It didn’t feel like last Thursday was Thanksgiving. This was the first year in several that Kevin wasn’t scheduled to work on Turkey Day. It’s just our luck that my husband and I spent the day at home in our pajamas instead of together feasting with family or even close friends.
We felt it was too big a risk for either of us to be around family members who had recently been sick with a very bad cold. Though she was doing better than the previous three days, my mom wasn’t anywhere close to 100% when she made the apple pie the night before or started cooking the turkey the next morning. She explained that she would sit down for a while and watch the Macy’s Thanksgiving Day Parade, then she’d get up and do something else to prepare the feast, clean, set the table, etc.
For a variety of reasons, neither Kevin nor I have seen much of my family in recent months. I’d been looking forward to us all gathering at my mom’s, the one central location where all of us know we are loved and welcome anytime. I figured I had a good chance of getting to hold Willa once more and hang out with Ezra for a bit.
It wasn’t meant to be. I thought of going to this once-a-year feast, especially since I really wanted to see everyone, but I knew Kevin was wise in advising against it under the circumstances. We had to settle for a couple slices of turkey bacon cooked in the microwave and apple slices in place of roasted turkey with gravy and homemade apple pie.
After having worked in retail for a number of years, most recently at Best Buy, Kevin has a particular loathing of Black Friday. I slept until noon. Kevin conked out on the couch for most of the afternoon.
We got dressed so we could go meet our friend John, who we hadn’t seen in months before he drove back to seminary in Baltimore. We ate dinner together at Nanking and caught up a little. It was kind of awkward to spend time together after not having much contact of any kind with John this fall. The three of us confirmed that we still love, care about, and pray for one another even if the time between phone calls, texts, and visits has increased.
Kevin asked if I wanted to listen to my music on the way home, by which he meant the Christian radio station I like. I turned it on and when I heard Christmas music, I promptly shut it off. I explained that I wasn’t ready, yet. We’d barely had Thanksgiving. I wasn’t ready for Christmas.
I suppose my “I’m-not-ready!” reaction has a great deal to do with the fact that Kevin and I have had some very stressful, totally unexpected major health challenges and other crises to deal with over the past four months. In fact, so much has gone on that I still feel the need to process most of it though we’re being dragged or thrown into the next whirlwind of activity and uncertainty before the last storm has cleared up. I realize that’s life—one thing going wrong right after another—but without the slightest break, I’ve been feeling really overwhelmed.
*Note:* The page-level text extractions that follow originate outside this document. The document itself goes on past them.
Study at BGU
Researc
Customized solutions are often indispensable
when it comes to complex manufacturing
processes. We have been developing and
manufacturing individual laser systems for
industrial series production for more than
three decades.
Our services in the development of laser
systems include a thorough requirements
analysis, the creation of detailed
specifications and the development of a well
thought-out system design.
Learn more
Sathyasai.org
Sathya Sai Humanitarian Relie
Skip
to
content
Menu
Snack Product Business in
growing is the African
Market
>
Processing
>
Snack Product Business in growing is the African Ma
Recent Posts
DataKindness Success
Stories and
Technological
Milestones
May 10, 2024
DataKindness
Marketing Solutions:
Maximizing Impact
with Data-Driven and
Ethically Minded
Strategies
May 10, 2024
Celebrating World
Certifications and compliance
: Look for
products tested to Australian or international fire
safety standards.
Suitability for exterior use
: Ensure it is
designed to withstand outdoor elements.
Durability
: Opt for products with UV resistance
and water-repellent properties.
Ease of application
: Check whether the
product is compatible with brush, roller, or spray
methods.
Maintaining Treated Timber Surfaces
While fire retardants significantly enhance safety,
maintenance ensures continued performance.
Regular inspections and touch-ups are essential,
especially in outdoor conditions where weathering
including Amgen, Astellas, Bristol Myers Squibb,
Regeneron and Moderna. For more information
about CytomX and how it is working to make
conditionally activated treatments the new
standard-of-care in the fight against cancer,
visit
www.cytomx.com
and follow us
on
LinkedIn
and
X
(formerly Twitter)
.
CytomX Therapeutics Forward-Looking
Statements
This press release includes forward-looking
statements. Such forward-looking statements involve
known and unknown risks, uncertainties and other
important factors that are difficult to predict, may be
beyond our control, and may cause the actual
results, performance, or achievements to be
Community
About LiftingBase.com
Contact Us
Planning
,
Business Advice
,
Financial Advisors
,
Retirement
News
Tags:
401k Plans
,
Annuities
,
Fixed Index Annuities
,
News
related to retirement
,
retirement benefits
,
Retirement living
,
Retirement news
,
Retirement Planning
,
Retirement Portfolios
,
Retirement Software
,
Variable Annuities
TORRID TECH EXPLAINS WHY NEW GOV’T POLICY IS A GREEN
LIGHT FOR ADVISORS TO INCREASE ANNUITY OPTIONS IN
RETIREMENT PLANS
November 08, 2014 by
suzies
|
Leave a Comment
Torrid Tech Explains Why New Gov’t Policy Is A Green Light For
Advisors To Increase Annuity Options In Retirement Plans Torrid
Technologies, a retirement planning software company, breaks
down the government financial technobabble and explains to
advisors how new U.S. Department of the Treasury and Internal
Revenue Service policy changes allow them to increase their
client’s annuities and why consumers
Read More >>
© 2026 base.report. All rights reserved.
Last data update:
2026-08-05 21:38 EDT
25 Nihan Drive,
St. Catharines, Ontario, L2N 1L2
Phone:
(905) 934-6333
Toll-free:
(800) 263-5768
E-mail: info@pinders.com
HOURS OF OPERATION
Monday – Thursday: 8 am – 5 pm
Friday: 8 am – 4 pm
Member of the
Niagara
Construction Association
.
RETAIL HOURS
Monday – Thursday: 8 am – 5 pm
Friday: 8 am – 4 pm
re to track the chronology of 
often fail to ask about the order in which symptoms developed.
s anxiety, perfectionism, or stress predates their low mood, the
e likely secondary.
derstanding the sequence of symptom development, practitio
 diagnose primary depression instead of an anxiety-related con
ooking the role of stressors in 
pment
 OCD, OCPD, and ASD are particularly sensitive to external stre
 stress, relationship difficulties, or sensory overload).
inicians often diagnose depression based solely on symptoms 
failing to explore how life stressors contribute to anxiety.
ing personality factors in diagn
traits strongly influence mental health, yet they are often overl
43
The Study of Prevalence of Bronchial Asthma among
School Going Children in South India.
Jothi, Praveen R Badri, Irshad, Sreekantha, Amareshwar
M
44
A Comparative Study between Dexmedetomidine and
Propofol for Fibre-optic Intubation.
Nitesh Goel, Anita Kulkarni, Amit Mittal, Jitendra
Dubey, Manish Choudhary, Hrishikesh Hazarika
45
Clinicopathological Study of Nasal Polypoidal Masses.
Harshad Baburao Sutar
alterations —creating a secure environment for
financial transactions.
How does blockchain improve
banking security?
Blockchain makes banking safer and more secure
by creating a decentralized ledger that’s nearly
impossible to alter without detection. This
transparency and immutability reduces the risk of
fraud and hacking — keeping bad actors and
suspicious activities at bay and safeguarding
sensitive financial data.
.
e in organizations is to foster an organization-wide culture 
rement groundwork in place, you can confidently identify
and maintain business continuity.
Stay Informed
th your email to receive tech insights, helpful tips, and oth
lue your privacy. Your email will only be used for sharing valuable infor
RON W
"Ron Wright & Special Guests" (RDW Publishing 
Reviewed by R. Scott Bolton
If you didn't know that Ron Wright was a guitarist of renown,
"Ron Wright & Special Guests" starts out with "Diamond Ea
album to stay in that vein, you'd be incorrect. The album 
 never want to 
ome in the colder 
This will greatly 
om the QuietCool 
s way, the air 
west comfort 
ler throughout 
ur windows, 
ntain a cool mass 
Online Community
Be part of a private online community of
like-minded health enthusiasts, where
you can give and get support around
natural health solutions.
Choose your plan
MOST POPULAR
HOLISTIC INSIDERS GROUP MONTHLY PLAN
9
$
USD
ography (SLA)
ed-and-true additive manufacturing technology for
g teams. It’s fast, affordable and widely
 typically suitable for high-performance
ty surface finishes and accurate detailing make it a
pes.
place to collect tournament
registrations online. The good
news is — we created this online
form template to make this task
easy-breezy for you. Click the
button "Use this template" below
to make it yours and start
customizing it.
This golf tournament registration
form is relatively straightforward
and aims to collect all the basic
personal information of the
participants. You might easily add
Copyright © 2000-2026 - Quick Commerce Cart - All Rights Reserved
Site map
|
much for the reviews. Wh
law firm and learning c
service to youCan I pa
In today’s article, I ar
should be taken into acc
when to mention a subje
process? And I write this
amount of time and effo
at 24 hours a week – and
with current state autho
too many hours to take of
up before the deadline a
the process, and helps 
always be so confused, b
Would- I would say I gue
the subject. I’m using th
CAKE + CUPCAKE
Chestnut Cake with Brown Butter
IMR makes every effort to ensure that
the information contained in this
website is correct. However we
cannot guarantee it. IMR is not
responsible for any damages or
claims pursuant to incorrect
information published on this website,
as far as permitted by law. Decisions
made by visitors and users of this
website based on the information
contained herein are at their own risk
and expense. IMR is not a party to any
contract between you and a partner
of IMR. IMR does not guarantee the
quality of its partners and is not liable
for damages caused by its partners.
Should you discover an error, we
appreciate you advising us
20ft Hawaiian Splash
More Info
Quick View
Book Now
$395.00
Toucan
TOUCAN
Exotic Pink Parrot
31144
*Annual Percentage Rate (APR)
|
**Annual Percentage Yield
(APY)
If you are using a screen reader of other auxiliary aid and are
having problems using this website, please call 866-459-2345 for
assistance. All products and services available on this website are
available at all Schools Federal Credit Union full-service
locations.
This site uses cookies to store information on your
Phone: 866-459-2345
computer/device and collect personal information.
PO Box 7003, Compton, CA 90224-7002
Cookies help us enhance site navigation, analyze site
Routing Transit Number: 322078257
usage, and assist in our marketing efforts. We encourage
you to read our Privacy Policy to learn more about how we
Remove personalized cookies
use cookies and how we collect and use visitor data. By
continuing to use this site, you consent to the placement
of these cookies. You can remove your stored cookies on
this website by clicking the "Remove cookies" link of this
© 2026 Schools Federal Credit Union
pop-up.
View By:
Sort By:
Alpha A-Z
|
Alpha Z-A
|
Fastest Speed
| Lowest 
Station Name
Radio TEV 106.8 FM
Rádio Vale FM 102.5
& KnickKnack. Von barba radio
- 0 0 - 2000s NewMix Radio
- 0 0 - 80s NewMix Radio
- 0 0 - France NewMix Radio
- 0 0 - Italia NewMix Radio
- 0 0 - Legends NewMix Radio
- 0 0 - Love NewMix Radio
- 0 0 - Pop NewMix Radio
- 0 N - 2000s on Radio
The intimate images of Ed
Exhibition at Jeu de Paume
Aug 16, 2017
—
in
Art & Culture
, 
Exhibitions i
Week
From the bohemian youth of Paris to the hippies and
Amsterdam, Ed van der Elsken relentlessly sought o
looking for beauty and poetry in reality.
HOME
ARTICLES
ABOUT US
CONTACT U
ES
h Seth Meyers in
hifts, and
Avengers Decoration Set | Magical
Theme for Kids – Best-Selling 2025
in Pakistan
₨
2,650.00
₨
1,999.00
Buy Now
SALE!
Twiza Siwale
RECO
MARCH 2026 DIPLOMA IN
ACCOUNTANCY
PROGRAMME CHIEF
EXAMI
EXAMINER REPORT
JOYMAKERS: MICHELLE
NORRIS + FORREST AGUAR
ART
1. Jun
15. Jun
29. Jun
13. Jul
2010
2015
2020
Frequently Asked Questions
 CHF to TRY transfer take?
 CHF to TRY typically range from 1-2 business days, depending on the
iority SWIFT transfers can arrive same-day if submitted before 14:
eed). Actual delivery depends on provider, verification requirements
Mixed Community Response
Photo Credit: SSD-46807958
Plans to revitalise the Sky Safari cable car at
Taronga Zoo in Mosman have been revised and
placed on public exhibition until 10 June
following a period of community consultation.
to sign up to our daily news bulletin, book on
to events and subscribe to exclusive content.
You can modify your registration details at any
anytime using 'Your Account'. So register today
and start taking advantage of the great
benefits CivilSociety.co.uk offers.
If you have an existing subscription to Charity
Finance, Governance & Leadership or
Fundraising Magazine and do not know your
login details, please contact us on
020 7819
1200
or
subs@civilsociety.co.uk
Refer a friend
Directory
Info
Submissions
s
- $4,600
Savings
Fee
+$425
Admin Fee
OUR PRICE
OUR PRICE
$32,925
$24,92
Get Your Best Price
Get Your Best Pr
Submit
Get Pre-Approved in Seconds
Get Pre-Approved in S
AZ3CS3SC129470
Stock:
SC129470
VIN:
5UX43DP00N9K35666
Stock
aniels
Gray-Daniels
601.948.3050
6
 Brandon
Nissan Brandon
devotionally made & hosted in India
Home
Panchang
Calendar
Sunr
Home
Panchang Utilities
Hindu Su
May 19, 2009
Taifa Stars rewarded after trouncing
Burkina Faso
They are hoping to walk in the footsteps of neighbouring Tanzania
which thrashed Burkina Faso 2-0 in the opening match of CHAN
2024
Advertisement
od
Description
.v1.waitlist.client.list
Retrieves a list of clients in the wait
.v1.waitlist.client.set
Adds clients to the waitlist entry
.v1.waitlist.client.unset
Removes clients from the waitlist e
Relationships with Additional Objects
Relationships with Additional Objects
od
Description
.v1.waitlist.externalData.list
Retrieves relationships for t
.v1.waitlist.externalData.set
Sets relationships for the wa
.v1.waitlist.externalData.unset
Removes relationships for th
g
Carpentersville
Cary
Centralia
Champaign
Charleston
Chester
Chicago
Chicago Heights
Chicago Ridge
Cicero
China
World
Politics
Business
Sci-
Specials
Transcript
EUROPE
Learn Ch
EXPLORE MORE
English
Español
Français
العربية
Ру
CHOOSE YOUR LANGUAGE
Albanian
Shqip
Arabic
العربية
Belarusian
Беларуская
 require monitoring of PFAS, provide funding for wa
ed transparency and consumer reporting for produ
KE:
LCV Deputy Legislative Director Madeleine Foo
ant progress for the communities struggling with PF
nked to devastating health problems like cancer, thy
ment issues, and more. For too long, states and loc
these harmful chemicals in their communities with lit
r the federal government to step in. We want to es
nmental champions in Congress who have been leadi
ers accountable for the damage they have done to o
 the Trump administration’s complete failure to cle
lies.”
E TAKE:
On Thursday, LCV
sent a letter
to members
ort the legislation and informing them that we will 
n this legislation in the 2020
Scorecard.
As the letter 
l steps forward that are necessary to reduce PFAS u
While others are eating Thanksgiving leftovers, zipping about doing their Christmas shopping, putting up their tree, signing family photo greeting cards, and pulling out their holiday recipes, I’ve found myself wanting to hide from all of it. I need more time to process what’s gone on these past four months and integrate it into my life and adjust accordingly to prepare properly for the future.
It has dawned on me that I have been much more concerned of late about getting my body ready for my upcoming surgery than I have in planning and preparing my heart and mind for the coming of Christ. Perhaps, therein lies the lesson. Something is seriously amiss if I am neglecting the preparation of my body, mind, and/or spirit for Christ’s coming.
What would happen if I spent as much time getting my mind and heart ready for Christmas as I have in making plans for this surgery? Well, I'd bet that by the end of Advent, I’d be a better bassinet for Baby Jesus.